La biblioteca Carlos A. Rolando, ubicada en el centro de Guayaquil, Ecuador, resguarda desde la década de 1930 una colección de más de 88 mil títulos, algunos de ellos considerados piezas únicas en el país. La institución, donada por el doctor Carlos A. Rolando a la ciudad, destaca por su especialización en autores ecuatorianos, revistas y periódicos antiguos, y continúa bajo la supervisión de sus familiares, cumpliendo una cláusula establecida por su fundador.
Un legado para la ciudad
El origen de la biblioteca se remonta al periodo comprendido entre 1 915 y 1925, cuando Rolando, médico guayaquileño soltero y sin descendencia, comenzó a reunir textos en su vivienda, ubicada en las calles 9 de Octubre y Boyacá. Su objetivo era construir una colección que preservara el pensamiento y la producción literaria ecuatoriana.
Durante dos décadas, invirtió sus recursos personales en adquirir nuevos ejemplares, hasta que las dificultades económicas lo llevaron a tomar una decisión trascendental: donar su biblioteca al Municipio de Guayaquil. La entrega se formalizó en los años treinta, con la condición de que sus familiares vigilen periódicamente la conservación de los libros. Esa supervisión se mantiene hasta la actualidad, como parte del compromiso histórico que acompaña el legado.
https://www.eldiario.ec/guayaquil/guayaquil-celebra-205-anos-de-independencia-con-festival-de-la-luna-actividades-impacto-economico-y-tradiciones-19102025/
Tesoros bibliográficos únicos
Entre los fondos más valiosos se encuentran el “ Compendio histórico de la provincia de Guayaquil”, escrito por Dionisio Alcedo de Herrera en el siglo XVIII. También la “Vida de Santa Mariana de Jesús”, obra de Jacinto Morán de Butrón publicada en 1703. De ambos títulos existen muy pocos ejemplares en el mundo, lo que convierte a esta biblioteca en un espacio de consulta imprescindible para investigadores y académicos.

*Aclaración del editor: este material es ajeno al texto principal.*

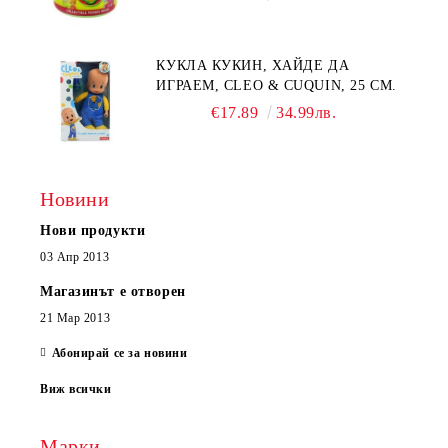
КУКЛА КУКИН, ХАЙДЕ ДА
ИГРАЕМ, CLEO & CUQUIN, 25 СМ.
€17.89
34.99лв.
Новини
Нови продукти
03 Апр 2013
Магазинът е отворен
21 Мар 2013
Абонирай се за новини
Виж всички
Марки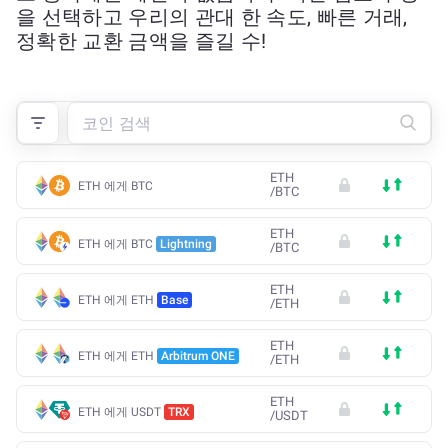
을 선택하고 우리의 관대 한 속도, 빠른 거래,
정확한 교환 금액을 즐길 수!
ETH
ETH 에게 BTC
/
BTC
ETH
ETH 에게 BTC
Lightning
/
BTC
ETH
ETH 에게 ETH
Base
/
ETH
ETH
ETH 에게 ETH
Arbitrum ONE
/
ETH
ETH
ETH 에게 USDT
TRX
/
USDT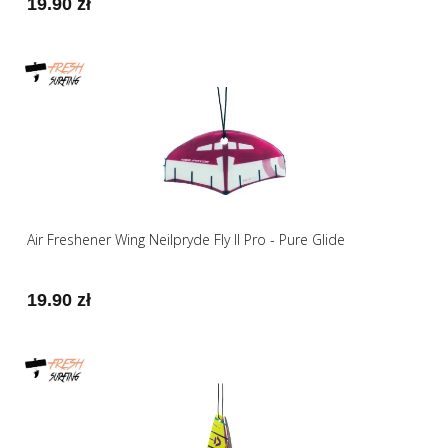
19.90 zł
Air Freshener Wing Neilpryde Fly II Pro - Pure Glide
19.90 zł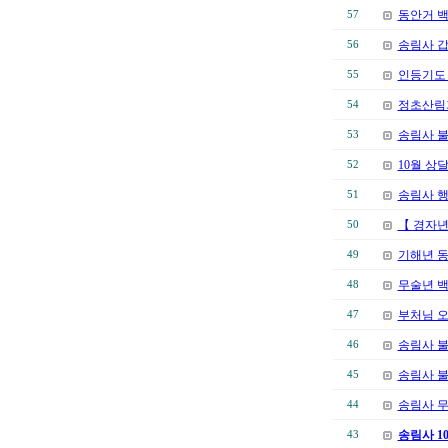
동안거 
57
송림사 
56
인등기도 
55
정초산림
54
송림사 
53
10월 상
52
송림사 행
51
【 경자년
50
기해년 
49
무술년 백
48
부처님 오
47
송림사 불
46
송림사 불
45
송림사 
44
송림사 1
43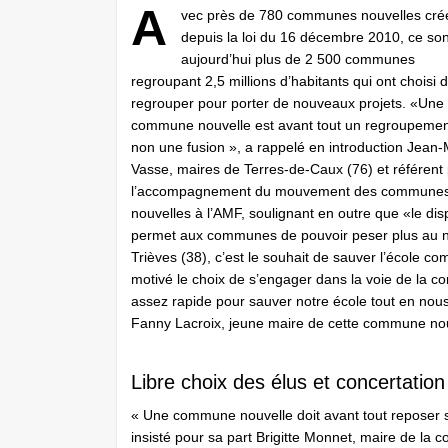
A
vec près de 780 communes nouvelles cré
depuis la loi du 16 décembre 2010, ce son
aujourd’hui plus de 2 500 communes
regroupant 2,5 millions d’habitants qui ont choisi 
regrouper pour porter de nouveaux projets. «Une
commune nouvelle est avant tout un regroupemen
non une fusion », a rappelé en introduction Jean
Vasse, maires de Terres-de-Caux (76) et référent
l’accompagnement du mouvement des commune
nouvelles à l’AMF, soulignant en outre que «le disp
permet aux communes de pouvoir peser plus au ni
Trièves (38), c’est le souhait de sauver l’école c
motivé le choix de s’engager dans la voie de la 
assez rapide pour sauver notre école tout en nous
Fanny Lacroix, jeune maire de cette commune no
Libre choix des élus et concertation
« Une commune nouvelle doit avant tout reposer sur
insisté pour sa part Brigitte Monnet, maire de la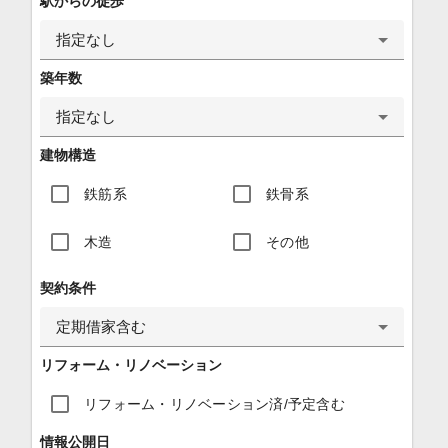
駅からの徒歩
指定なし
築年数
指定なし
建物構造
鉄筋系
鉄骨系
木造
その他
契約条件
定期借家含む
リフォーム・リノベーション
リフォーム・リノベーション済/予定含む
情報公開日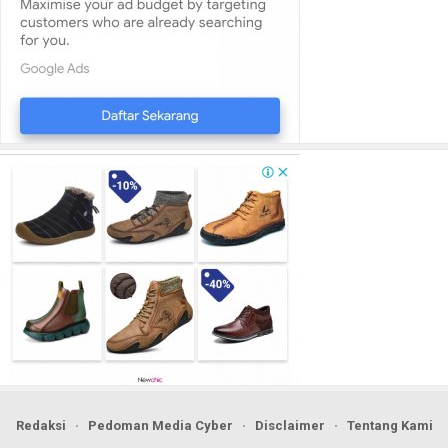
Redaksi
Pedoman Media Cyber
Disclaimer
Tentang Kami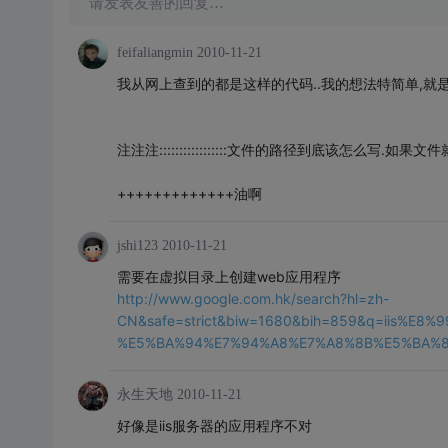
请发表友善的回复…
feifaliangmin
2010-11-21
我从网上查到的都是这样的代码..我的想法特简单,就是想
注注注:::::::::::::::::文件的路径到底该怎么
+++++++++++++油啊
jshi123
2010-11-21
需要在虚拟目录上创建web应用程序
http://www.google.com.hk/search?hl=zh-
CN&safe=strict&biw=1680&bih=859&q=iis%
%E5%BA%94%E7%94%A8%E7%A8%8B%E5%BA%8F&a
永生天地
2010-11-21
好像是iis服务器的应用程序不对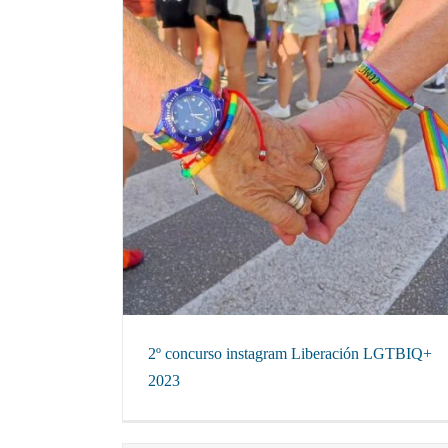
n LGTBIQ+ 2023
Concurso 40o aniversario Diables de Cerdanyol
Concursos locales
2º concurso instagram Liberación LGTBIQ+
2023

Su acervo también reúne periódicos y revistas históricos, así como documentos que registran la evolución política, social y cultural del país. Estos materiales forman parte del patrimonio bibliográfico nacional, y su conservación es prioritaria para el Municipio de Guayaquil, entidad que administra tres bibliotecas públicas: la Municipal, la Carlos A. Rolando y la Sofía.
Centro de investigación y memoria cultural
“La información original siempre está en los documentos impresos. No podemos confiarnos en todo lo que circula en internet, porque la fuente primaria está aquí, en las bibliotecas”, explicó Angelina Calderón, responsable de la institución.
La biblioteca se ubica en la planta baja de la Biblioteca Municipal de Guayaquil. Está en la calle República de Guayaquil entre Pedro Carbo y Chile, al costado izquierdo del acceso principal. El espacio está abierto al público y ofrece atención especializada a estudiantes, docentes y lectores que buscan materiales históricos o de difícil acceso.
Cada año, cientos de visitantes consultan sus textos para proyectos académicos o de investigación. Según el personal bibliotecario, la digitalización avanza de forma gradual para garantizar la preservación de los ejemplares y facilitar su consulta sin comprometer su integridad física.
Día de las Bibliotecas: una fecha para recordar
El 24 de octubre se conmemora el Día de las Bibliotecas, fecha que resalta el papel de estos espacios como pilares de la educación, la cultura y la identidad de las comunidades. En Guayaquil, esta jornada sirve para destacar el valor de la biblioteca Carlos A. Rolando como depositaria del conocimiento impreso y testimonio de tres siglos de historia literaria ecuatoriana.
A través de sus colecciones, la institución mantiene viva la misión de su fundador. Esta es preservar la memoria escrita del país y ofrecer acceso libre al conocimiento. Su aporte refuerza los esfuerzos municipales por reconstruir el tejido social mediante la promoción de la lectura y la difusión cultural.